I have ridden with transition lenses for almost 3 years now and will never go back. Prior to that I rode with contact lenses and sunglasses, but the contacts gave me problems on long endurance rides, especially muddy, wet conditions. With the transition lenses I can ride through the night and no worries about changing glasses or lenses. I bought mine through www.sportrx.com. Kind of pricey, but great customer service. I have Rudy Project Horus frames to accommodate strong prescription, but for normal prescriptions there are many more to choose from. Good luck.


----------



## hernan1304 (Nov 6, 2011)

Stay away from Oakley transitions prescription sport lenses. I bought Oakley Jawbones with prescription, vented, transition lenses. The whole package was around $550.

The first go-around, I had three problems: the lens was too thick for the frame (even though my prescription is quite low), INSANE fogging, and stray reflections all over the place at night. The quality of the optics also left something to be desired. The transition was good, but not great. One tip that really helps is to leave them outside on a very sunny day for about 1/2 hour and then bring them inside, then repeat, so they get broken in.

In response to my problems with the first lenses, Oakley re-did the lenses using a different technique (laser or something, sorry can't remember), and the optics are MUCH better, the thickness is also reduced, and they applied Anti-reflective coating on both sides so the stray reflections are gone.

HOWEVER: the fogging is still a huge problem, even at 20+ mph, and they are not very hydrophobic -droplets get all over my lenses and stay put. Honestly, on a cold wet day I can't see anything.
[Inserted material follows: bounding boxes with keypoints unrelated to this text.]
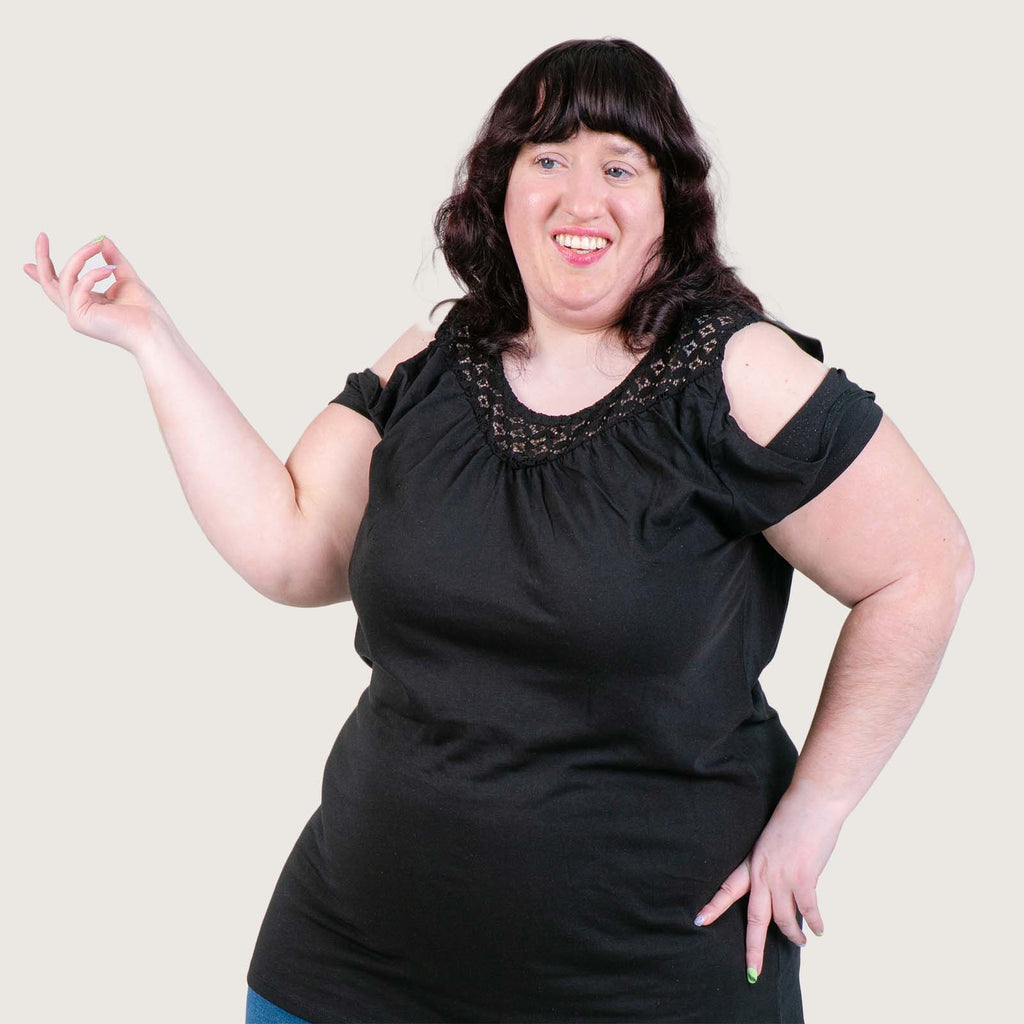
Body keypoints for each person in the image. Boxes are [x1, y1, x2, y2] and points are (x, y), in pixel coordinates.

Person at [24, 36, 973, 1024]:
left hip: (640, 986)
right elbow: (290, 542)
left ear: (667, 203)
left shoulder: (740, 373)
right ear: (501, 188)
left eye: (619, 165)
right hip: (349, 967)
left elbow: (924, 567)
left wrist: (813, 816)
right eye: (547, 159)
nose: (580, 195)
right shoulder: (434, 354)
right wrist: (148, 337)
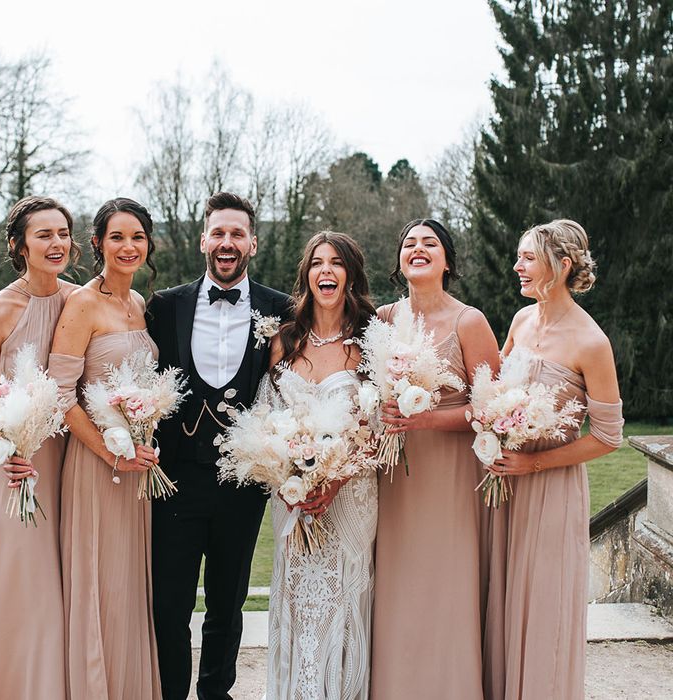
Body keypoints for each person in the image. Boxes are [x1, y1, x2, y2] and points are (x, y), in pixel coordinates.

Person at [146, 191, 292, 700]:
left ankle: (216, 692)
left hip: (243, 480)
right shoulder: (164, 307)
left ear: (253, 242)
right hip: (174, 479)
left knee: (228, 599)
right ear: (202, 239)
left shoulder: (282, 309)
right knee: (170, 600)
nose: (227, 243)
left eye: (237, 234)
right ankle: (170, 693)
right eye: (218, 233)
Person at [485, 219, 624, 699]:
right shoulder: (521, 321)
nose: (517, 266)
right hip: (503, 489)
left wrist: (536, 464)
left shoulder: (592, 342)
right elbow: (490, 391)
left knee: (543, 609)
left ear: (562, 266)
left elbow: (609, 437)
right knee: (501, 604)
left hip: (551, 489)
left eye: (528, 257)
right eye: (519, 256)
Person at [0, 196, 79, 700]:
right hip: (14, 467)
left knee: (59, 581)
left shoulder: (77, 301)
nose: (56, 243)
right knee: (19, 582)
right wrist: (8, 447)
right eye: (44, 234)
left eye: (63, 233)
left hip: (66, 460)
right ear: (18, 245)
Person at [370, 218, 500, 699]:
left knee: (445, 583)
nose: (417, 249)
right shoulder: (383, 318)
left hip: (449, 474)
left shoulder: (469, 321)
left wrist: (429, 420)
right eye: (408, 243)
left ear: (447, 260)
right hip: (393, 475)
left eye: (429, 243)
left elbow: (493, 405)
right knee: (396, 586)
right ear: (400, 260)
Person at [48, 198, 162, 699]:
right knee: (100, 585)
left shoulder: (138, 305)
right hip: (98, 468)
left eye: (136, 237)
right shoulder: (82, 304)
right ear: (97, 243)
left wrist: (139, 441)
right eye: (117, 237)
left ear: (148, 244)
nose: (128, 246)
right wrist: (112, 452)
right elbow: (59, 393)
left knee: (129, 591)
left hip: (137, 467)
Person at [264, 231, 377, 700]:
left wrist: (333, 479)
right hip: (293, 497)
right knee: (296, 598)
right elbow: (267, 421)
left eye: (336, 263)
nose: (325, 271)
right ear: (306, 274)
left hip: (351, 493)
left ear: (350, 274)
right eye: (316, 262)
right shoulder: (283, 340)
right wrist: (292, 476)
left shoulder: (370, 341)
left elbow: (378, 429)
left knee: (343, 600)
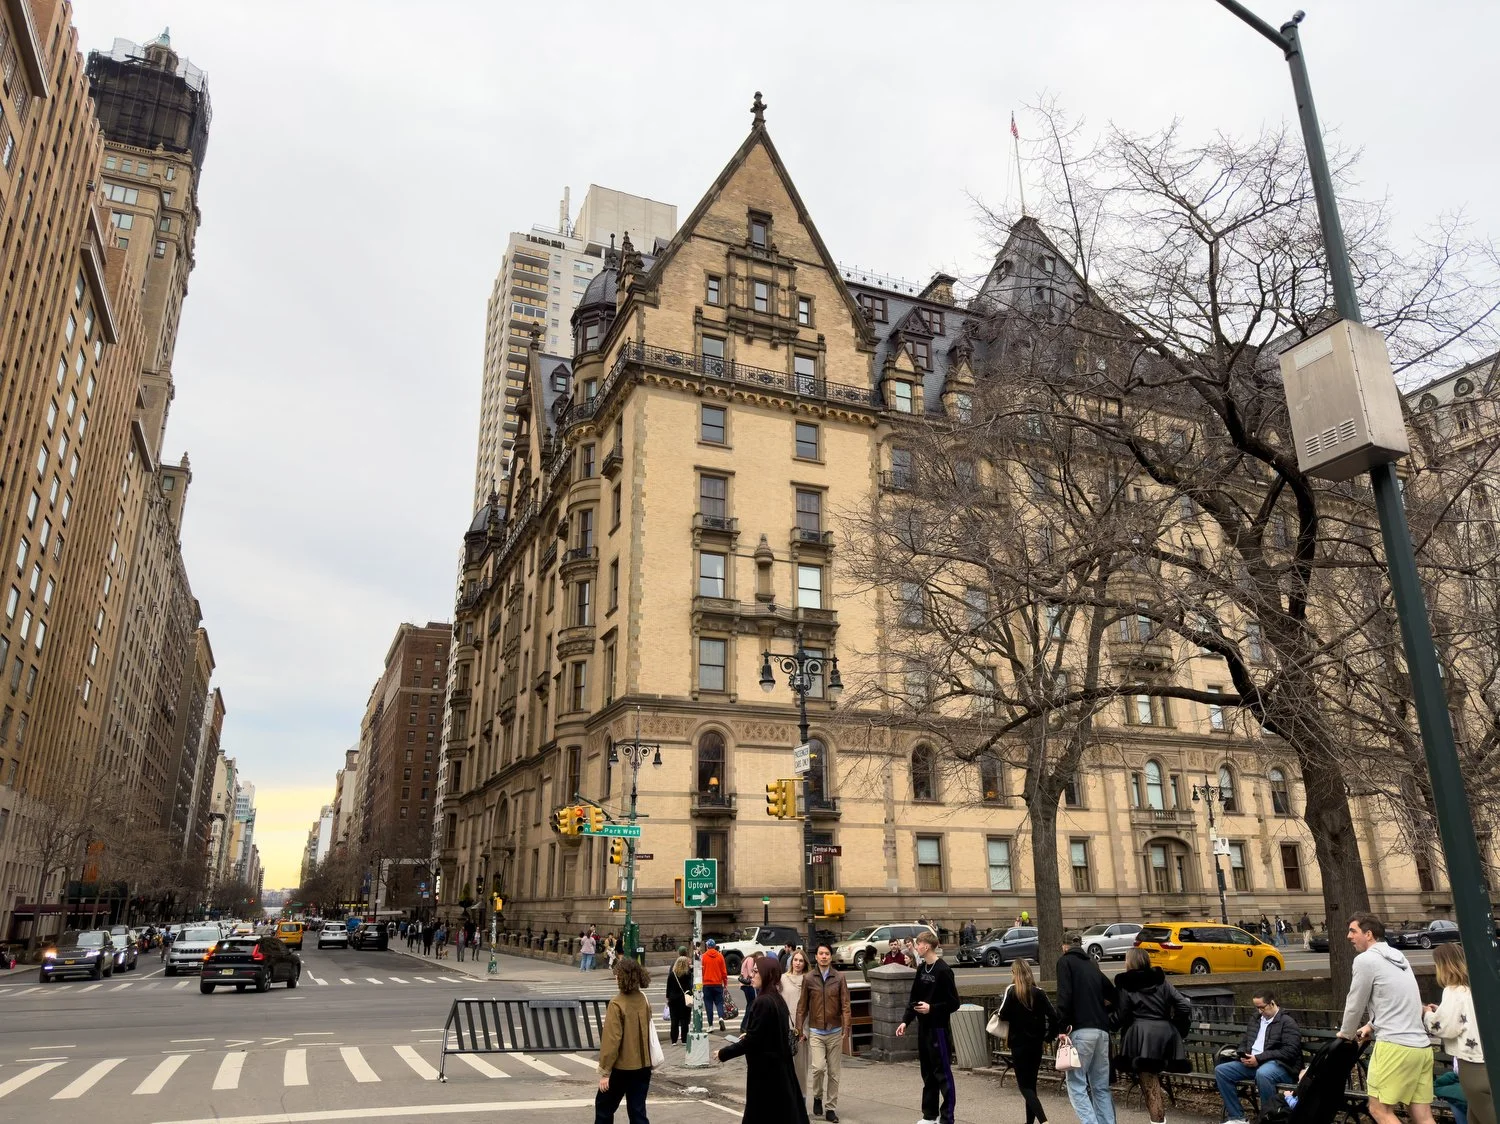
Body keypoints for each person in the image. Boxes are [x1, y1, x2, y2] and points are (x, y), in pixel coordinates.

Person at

On a cold day that's not wet, I can see a bit more, but not as much as one would hope.

Oakley is out of solutions for me, and the eye store I bought it from is trying to figure out whether there's anything more that can be done (such as applying an aftermarket coating on top of Oakley's AR coating).

I can't treat them with the standard anti-fog solution that Oakley ships with their other lenses, because it would mess with the AR coating (so says the Oakley rep).

STAY AWAY. and if you choose not to stay away, at least go with a model that has more natural ventilation, such as the Radars.

I am extremely disappointed in mine. Turns out that transitions RX lenses represent a VERY small percentage of the lenses that Oakley make (probably because of the high cost, but I got my insurance to cover mine), so I've turned into a bit of a guinea pig.


----------



## kdoggett (Apr 4, 2009)

I forgot to mention if your prescription is strong you should specify aspheric lenses to ensure flatter, lighter and thinner lenses. Costs more but worth it.


----------